Two "news" stories broke over the last week that should confirm for many of us that we'd rather not be living famous, public lives.

The first story concerns racy pictures of Grady Sizemore that somehow found their way onto the internet for the world to see. As quickly as there was one headline about the pictures being posted, there was another headline about Sizemore (and MLB) wanting the offending parties to take them down. If he weren't a celebrity, no one would have cared about these pictures, that's true. At the same time, this isn't an uncommon occurrence. Every few months, there's a new story about a celebrity who took some racy pictures or made a racy video that suddenly showed up on the internet. Isn't there a lesson to be learned here? If you're a celebrity, just don't take those sorts of pictures or make those sorts of videos! You'd think that they would have learned. Because these sorts of things are bound to leak out into public view. That's the nature of being a celebrity. Even your private life isn't so private.

The other story is the mysterious Tiger Woods car crash. While the moral of the Sizemore story is clear (once you're famous, people will find ways of making your private life public, so take care with the things you do even in private), the moral of the Woods story isn't so clear. The real debate isn't what Woods should or shouldn't have done differently, it is about what the public and the media should or shouldn't have done differently. I find it appalling that we, the public, try to act like we have a right to know everything about a famous person's private life. As if they somehow owe us this information. I loathe the current internet "news" climate, where breaking the story first is more important than breaking it well, and where the only way to survive is to provide the headlines that people want to see, even if there's nothing much to report on. Traditional news media has to dabble in this sort of celebrity "news" in order to keep up with the gossip sites.

There's plenty of blame to go around in these and other similar situations. Is it smart to email racy pictures of yourself to your girlfriend if you're Grady Sizemore? Probably not. Is it your own fault that the public really wants to see those pictures when they happen to leak? Probably not. Does the public's thirst for gossip disguised as news perpetuate these Sizemore and Woods sorts of situations? Probably. Does our media culture feed on these situations because it makes them money? Probably.
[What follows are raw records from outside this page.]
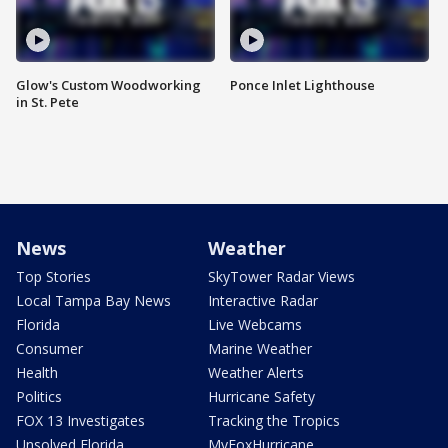
Glow's Custom Woodworking
Ponce Inlet Lighthouse
in St. Pete
News
Weather
Top Stories
SkyTower Radar Views
Local Tampa Bay News
Interactive Radar
Florida
Live Webcams
Consumer
Marine Weather
Health
Weather Alerts
Politics
Hurricane Safety
FOX 13 Investigates
Tracking the Tropics
Unsolved Florida
MyFoxHurricane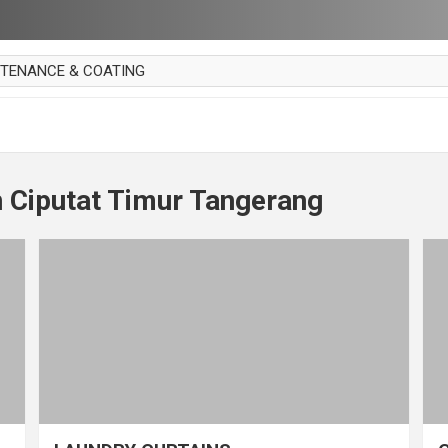
NTENANCE & COATING
AI PARKET
OUT CURTAIN
 MAKAN
 Ciputat Timur Tangerang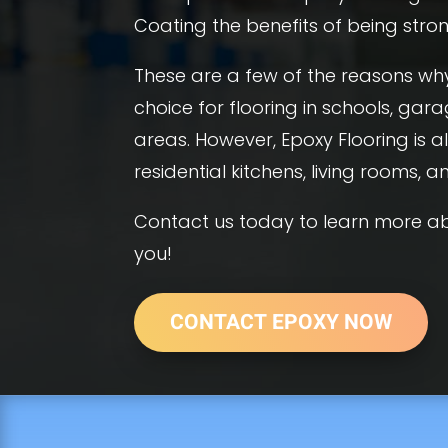
Coating the benefits of being strong
These are a few of the reasons why
choice for flooring in schools, gara
areas. However, Epoxy Flooring is
residential kitchens, living rooms, 
Contact us today to learn more ab
you!
CONTACT EPOXY NOW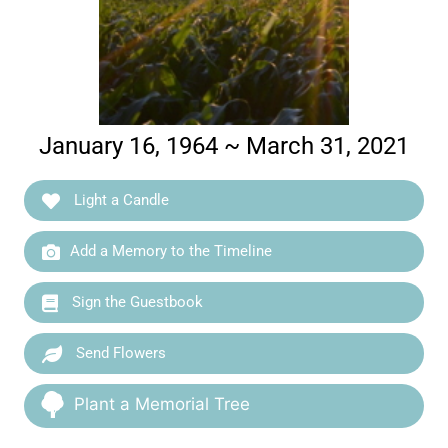
January 16, 1964 ~ March 31, 2021
Light a Candle
Add a Memory to the Timeline
Sign the Guestbook
Send Flowers
Plant a Memorial Tree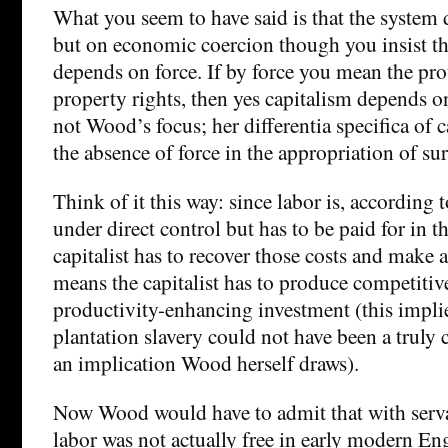
What you seem to have said is that the system
but on economic coercion though you insist th
depends on force. If by force you mean the pro
property rights, then yes capitalism depends on
not Wood’s focus; her differentia specifica of c
the absence of force in the appropriation of sur
Think of it this way: since labor is, according t
under direct control but has to be paid for in 
capitalist has to recover those costs and make a
means the capitalist has to produce competitiv
productivity-enhancing investment (this impli
plantation slavery could not have been a truly c
an implication Wood herself draws).
Now Wood would have to admit that with serv
labor was not actually free in early modern En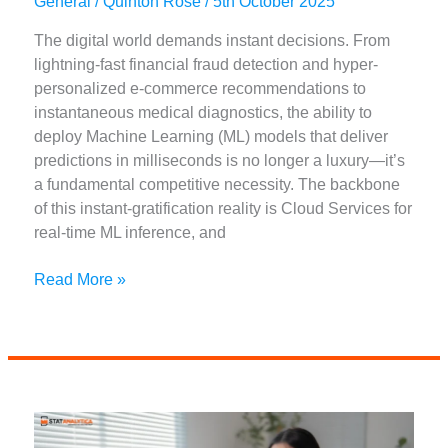
General
/
Quinton Rose
/
5th October 2025
The digital world demands instant decisions. From
lightning-fast financial fraud detection and hyper-
personalized e-commerce recommendations to
instantaneous medical diagnostics, the ability to
deploy Machine Learning (ML) models that deliver
predictions in milliseconds is no longer a luxury—it’s
a fundamental competitive necessity. The backbone
of this instant-gratification reality is Cloud Services for
real-time ML inference, and
Best
Read More »
Cloud
Services
for
Real-
Time
ML
Inference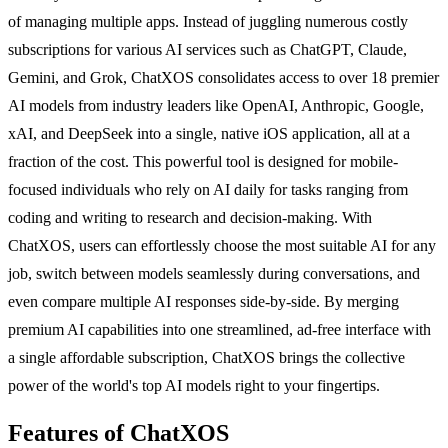
of managing multiple apps. Instead of juggling numerous costly
subscriptions for various AI services such as ChatGPT, Claude,
Gemini, and Grok, ChatXOS consolidates access to over 18 premier
AI models from industry leaders like OpenAI, Anthropic, Google,
xAI, and DeepSeek into a single, native iOS application, all at a
fraction of the cost. This powerful tool is designed for mobile-
focused individuals who rely on AI daily for tasks ranging from
coding and writing to research and decision-making. With
ChatXOS, users can effortlessly choose the most suitable AI for any
job, switch between models seamlessly during conversations, and
even compare multiple AI responses side-by-side. By merging
premium AI capabilities into one streamlined, ad-free interface with
a single affordable subscription, ChatXOS brings the collective
power of the world's top AI models right to your fingertips.
Features of ChatXOS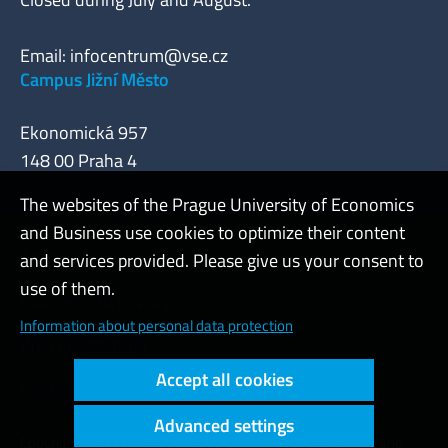
Email:
infocentrum@vse.cz
Campus Jižní Město
Ekonomická 957
148 00 Praha 4
The websites of the Prague University of Economics
and Business use cookies to optimize their content
Admin
and services provided. Please give us your consent to
use of them.
Cookies and privacy
Information about personal data protection
Web accessibility
Accept all cookies
High contrast
Advanced settings
Copyright © 2000 - 2026 Prague University of Economics and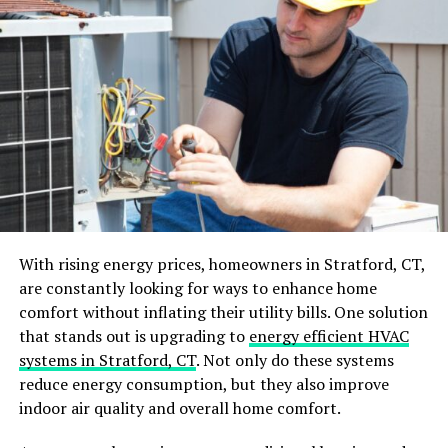
durable, multi-purpose cleaners. Also, pick microfiber
cloths. They can handle many surfaces and tasks.
Focus on High-Traffic Areas
Focus on areas that collect dirt and clutter. This will
keep your property looking cleaner. Identify high-traffic
zones like entryways, kitchens, and bathrooms, and
focus on these in your daily cleaning routine.
Use Efficient Cleaning Techniques
With rising energy prices, homeowners in Stratford, CT,
Efficiency in cleaning is not about what you clean but
are constantly looking for ways to enhance home
how you clean. Develop a systematic approach to
comfort without inflating their utility bills. One solution
cleaning each room, starting from the top (dusting) and
that stands out is upgrading to
energy efficient HVAC
moving to the bottom (floors).
systems in Stratford, CT
. Not only do these systems
reduce energy consumption, but they also improve
This ensures that any dust or debris falls onto surfaces
indoor air quality and overall home comfort.
that have yet to be cleaned. Adopting the “right to left”
or “clockwise” method also ensures you don’t miss any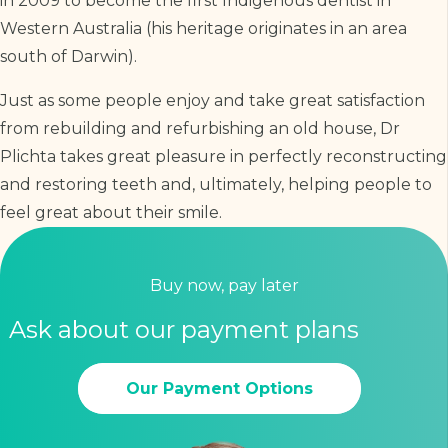
in 2009 to become the first Indigenous dentist in
Western Australia (his heritage originates in an area
south of Darwin).
Just as some people enjoy and take great satisfaction
from rebuilding and refurbishing an old house, Dr
Plichta takes great pleasure in perfectly reconstructing
and restoring teeth and, ultimately, helping people to
feel great about their smile.
Buy now, pay later
Ask about our payment plans
Our Payment Options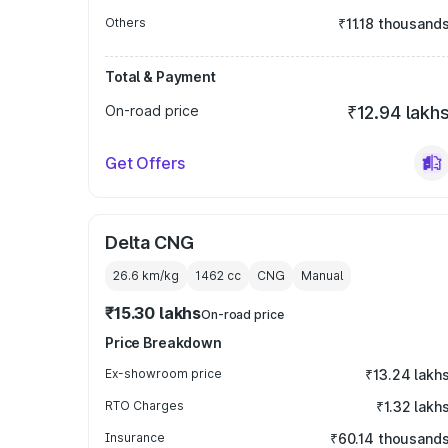
Others
₹11.18 thousand
Total & Payment
On-road price
₹12.94 lakh
Get Offers
Delta CNG
26.6 km/kg
1462
cc
CNG
Manual
₹15.30 lakhs
On-road price
Price Breakdown
Ex-showroom price
₹13.24 lakh
RTO Charges
₹1.32 lakh
Insurance
₹60.14 thousand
We all live two lives - our public and our private lives. Every time we leave our house, we are entering the sphere of the public. And none of us are immune to the possibility that our private lives become more public than we would like them to be. But in the realm of celebrity, the already-small sphere of private life seems to be continually shrinking. I think it's a sad commentary on all of the rest of us that this is the case. It makes me glad I'm not (and never will be) famous.

1 comment:

  1. Anonymous4:59 PM

    Well said, and that's even prior to new information rolling out in the last 6 hours.